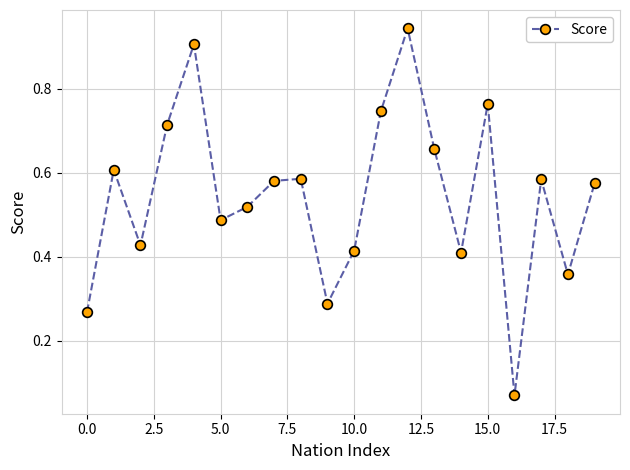

True or false: the data has more than 1 interior local peaks.

True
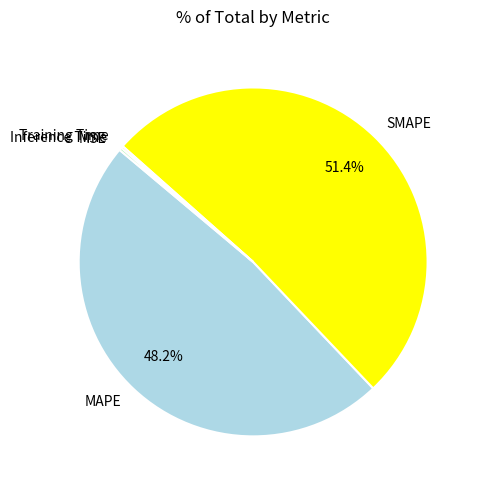

What is the largest slice in the pie chart?

SMAPE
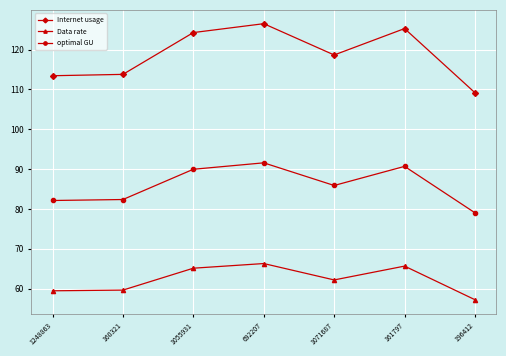

What is the minimum value shown in the chart?

57.2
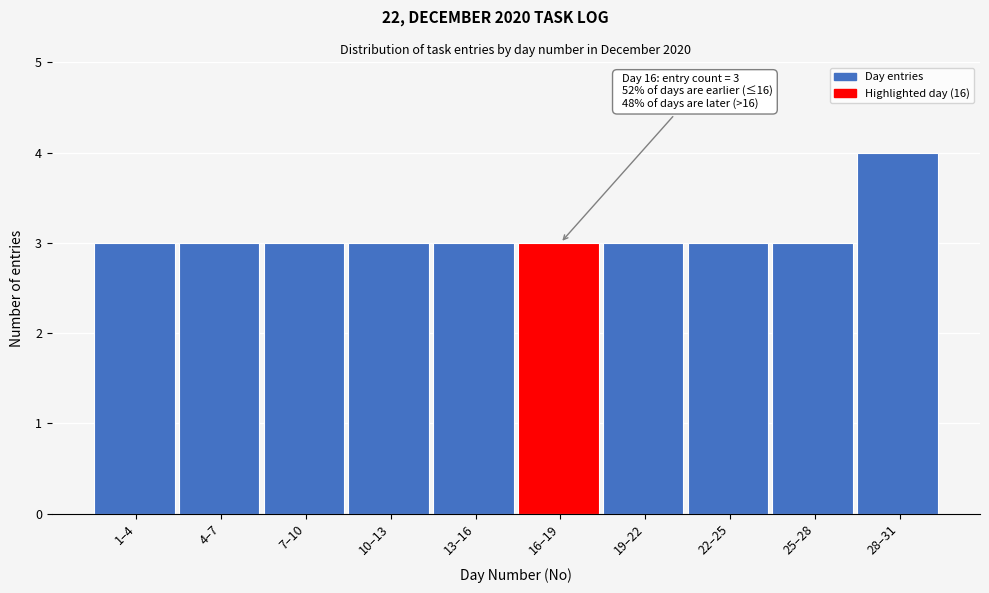

Reading left to right, list all the values displayed in this chart.

3	3	3	3	3	3	3	3	3	4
● ● ● ● ● ● ●
» REQUIREMENT
Present the data above as a Markdown table with the columns Row and Content, one row per non-blank line, numbered in order. Leave out the pictures.

» TASK RESPONSE
| Row | Content |
|---|---|
| 1 | True or false: the data has more than 1 interior local peaks. |
| 2 | True |
| 3 | What is the largest slice in the pie chart? |
| 4 | SMAPE |
| 5 | What is the minimum value shown in the chart? |
| 6 | 57.2 |
| 7 | Reading left to right, list all the values displayed in this chart. |
| 8 | 3	3	3	3	3	3	3	3	3	4 |